(WORK ORDER 1):
Repeat the stretch of the Query-JDM text from "1. Extensibility" through "export for research." word for word.
(WORK ORDER 2):
According to the Query-JDM text, why does the system show users the AST?
(WORK ORDER 3):
Decide whether each statement agrees with the Query-JDM text. Answer yes or no for each, and quote the deciding words.
(a) The interface was built with React and Tailwind CSS.
(b) The query engine can only work with French data.
(c) CSV/JSON export is already part of the current tool.

(PAGE EXTRACT):
********

User Interface and Experience

The UI is designed to be simple and educational:

  • Users type queries in a text box.
  • The system shows the AST (so users understand how the query is parsed).
  • Results are displayed in tables (e.g., predator-prey pairs, food chains).

Built with React + Tailwind CSS, the interface is responsive and intuitive, making semantic exploration accessible even to non-experts.


Internationalization and Responsiveness

  • Fully responsive (desktop & mobile).
  • Designed for French lexical data (JeuxDeMots), but the query engine is language-agnostic and could be extended to other semantic networks (WordNet, ConceptNet).


Challenges and Solutions

  1. Parsing Queries
  • Challenge: splitting by spaces was too naive.
  • Solution: implemented lexical analysis (lexer) to parse character-by-character.
  1. Performance
  • Challenge: millions of nodes → too many API calls.
  • Solution: caching, query reordering, and local evaluation.
  1. Extensibility
  • Challenge: adding new syntax (e.g., <, > for weights).
  • Solution: modular AST-based design → adding new tokens is straightforward.

Future Improvements

  • Graph Visualization: interactive graph view of results.
  • Export Options: CSV/JSON export for research.
  • Advanced Query Language: quantifiers, temporal constraints, distance in graph.
  • Integration with AI: automatic query suggestions, semantic reasoning.
  • Cross-Network Support: extend to WordNet, ConceptNet, or domain-specific ontologies.

Conclusion

Query-JDM demonstrates how a custom query language + AST-based engine can make a massive semantic network like JeuxDeMots accessible, expressive, and efficient.

Developed as part of a Master 1 Computer Science TER (2024–2025), the project combines linguistics, NLP, and web development into a practical tool for semantic exploration.

By leveraging Next.js, TypeScript, and a custom query engine, Query-JDM bridges the gap between raw lexical data and human-friendly semantic queries, paving the way for future research and applications in linguistics, AI, and knowledge graphs.

********

(INFORMATION):

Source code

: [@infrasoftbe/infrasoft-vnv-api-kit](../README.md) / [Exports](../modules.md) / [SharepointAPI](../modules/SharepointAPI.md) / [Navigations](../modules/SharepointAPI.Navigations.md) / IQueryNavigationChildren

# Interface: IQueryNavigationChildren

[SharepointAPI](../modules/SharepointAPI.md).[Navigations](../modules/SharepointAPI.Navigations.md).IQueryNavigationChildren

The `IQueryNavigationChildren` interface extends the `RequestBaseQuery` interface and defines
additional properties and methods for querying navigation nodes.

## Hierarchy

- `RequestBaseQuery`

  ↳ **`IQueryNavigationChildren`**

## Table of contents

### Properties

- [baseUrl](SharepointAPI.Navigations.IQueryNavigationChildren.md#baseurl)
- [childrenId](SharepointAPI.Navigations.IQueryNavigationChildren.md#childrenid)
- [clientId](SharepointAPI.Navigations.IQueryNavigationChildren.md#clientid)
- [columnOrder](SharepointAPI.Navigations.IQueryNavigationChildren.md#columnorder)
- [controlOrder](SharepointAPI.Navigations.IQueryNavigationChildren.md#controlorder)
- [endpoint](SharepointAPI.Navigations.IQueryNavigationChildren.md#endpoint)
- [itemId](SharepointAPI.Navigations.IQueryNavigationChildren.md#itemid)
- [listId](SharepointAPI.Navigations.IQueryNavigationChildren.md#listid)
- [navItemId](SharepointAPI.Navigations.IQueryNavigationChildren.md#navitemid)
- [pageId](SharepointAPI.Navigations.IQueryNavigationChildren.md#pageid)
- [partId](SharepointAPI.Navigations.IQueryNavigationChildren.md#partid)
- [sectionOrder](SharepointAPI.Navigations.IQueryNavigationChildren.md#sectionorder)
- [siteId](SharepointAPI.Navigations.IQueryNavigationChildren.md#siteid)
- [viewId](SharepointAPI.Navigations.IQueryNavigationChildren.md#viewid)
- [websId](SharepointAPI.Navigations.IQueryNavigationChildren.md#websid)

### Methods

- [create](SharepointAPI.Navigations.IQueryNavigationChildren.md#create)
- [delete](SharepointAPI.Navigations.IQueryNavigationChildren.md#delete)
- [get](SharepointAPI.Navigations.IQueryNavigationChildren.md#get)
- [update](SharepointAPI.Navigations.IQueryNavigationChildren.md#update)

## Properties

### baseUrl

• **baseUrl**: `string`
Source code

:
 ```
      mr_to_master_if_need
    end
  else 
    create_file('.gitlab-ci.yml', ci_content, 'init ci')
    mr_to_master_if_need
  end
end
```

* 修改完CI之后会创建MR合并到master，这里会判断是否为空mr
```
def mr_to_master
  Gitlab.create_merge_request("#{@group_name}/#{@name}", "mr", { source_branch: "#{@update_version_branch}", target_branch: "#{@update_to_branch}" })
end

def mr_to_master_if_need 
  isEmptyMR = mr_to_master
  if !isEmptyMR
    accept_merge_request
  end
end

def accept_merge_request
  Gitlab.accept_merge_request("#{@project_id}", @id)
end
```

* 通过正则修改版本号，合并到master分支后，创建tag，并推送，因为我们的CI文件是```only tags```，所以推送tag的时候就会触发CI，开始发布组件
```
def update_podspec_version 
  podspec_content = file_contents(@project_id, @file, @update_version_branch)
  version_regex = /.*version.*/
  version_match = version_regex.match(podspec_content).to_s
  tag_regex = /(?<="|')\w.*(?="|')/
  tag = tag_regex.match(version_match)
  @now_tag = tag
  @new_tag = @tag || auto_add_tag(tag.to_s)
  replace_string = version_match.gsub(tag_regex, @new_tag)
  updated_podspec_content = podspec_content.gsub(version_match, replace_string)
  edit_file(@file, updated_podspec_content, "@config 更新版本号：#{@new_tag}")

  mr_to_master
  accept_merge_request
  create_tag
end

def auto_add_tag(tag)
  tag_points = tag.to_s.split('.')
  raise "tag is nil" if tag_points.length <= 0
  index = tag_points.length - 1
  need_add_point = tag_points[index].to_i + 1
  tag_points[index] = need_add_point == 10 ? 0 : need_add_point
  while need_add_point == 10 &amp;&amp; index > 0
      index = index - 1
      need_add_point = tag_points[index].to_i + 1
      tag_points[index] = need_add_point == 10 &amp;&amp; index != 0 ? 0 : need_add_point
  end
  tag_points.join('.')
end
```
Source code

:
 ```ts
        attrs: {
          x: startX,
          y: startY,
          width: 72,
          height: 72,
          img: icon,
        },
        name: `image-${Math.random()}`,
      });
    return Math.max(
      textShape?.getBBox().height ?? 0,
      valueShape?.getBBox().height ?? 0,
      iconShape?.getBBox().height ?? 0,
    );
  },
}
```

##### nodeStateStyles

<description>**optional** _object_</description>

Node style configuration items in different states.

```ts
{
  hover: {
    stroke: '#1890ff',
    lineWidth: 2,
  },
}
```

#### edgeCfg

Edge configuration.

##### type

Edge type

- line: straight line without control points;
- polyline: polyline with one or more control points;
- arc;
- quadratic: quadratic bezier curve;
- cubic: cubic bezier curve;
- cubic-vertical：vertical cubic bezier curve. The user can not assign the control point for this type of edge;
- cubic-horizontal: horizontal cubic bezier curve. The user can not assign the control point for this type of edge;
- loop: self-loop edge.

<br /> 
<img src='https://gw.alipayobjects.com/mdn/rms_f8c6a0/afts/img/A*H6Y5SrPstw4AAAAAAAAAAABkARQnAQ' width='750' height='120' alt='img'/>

********

(YOUR SOLUTION 1):
1. Extensibility
  • Challenge: adding new syntax (e.g., <, > for weights).
  • Solution: modular AST-based design → adding new tokens is straightforward.

Future Improvements

  • Graph Visualization: interactive graph view of results.
  • Export Options: CSV/JSON export for research.

(YOUR SOLUTION 2):
The system shows the AST so that users understand how their query is parsed. This serves the interface's aim of being simple and educational.

(YOUR SOLUTION 3):
(a) Yes: "Built with React + Tailwind CSS"
(b) No: "the query engine is language-agnostic and could be extended to other semantic networks (WordNet, ConceptNet)"
(c) No: it is listed under "Future Improvements" as "Export Options: CSV/JSON export for research."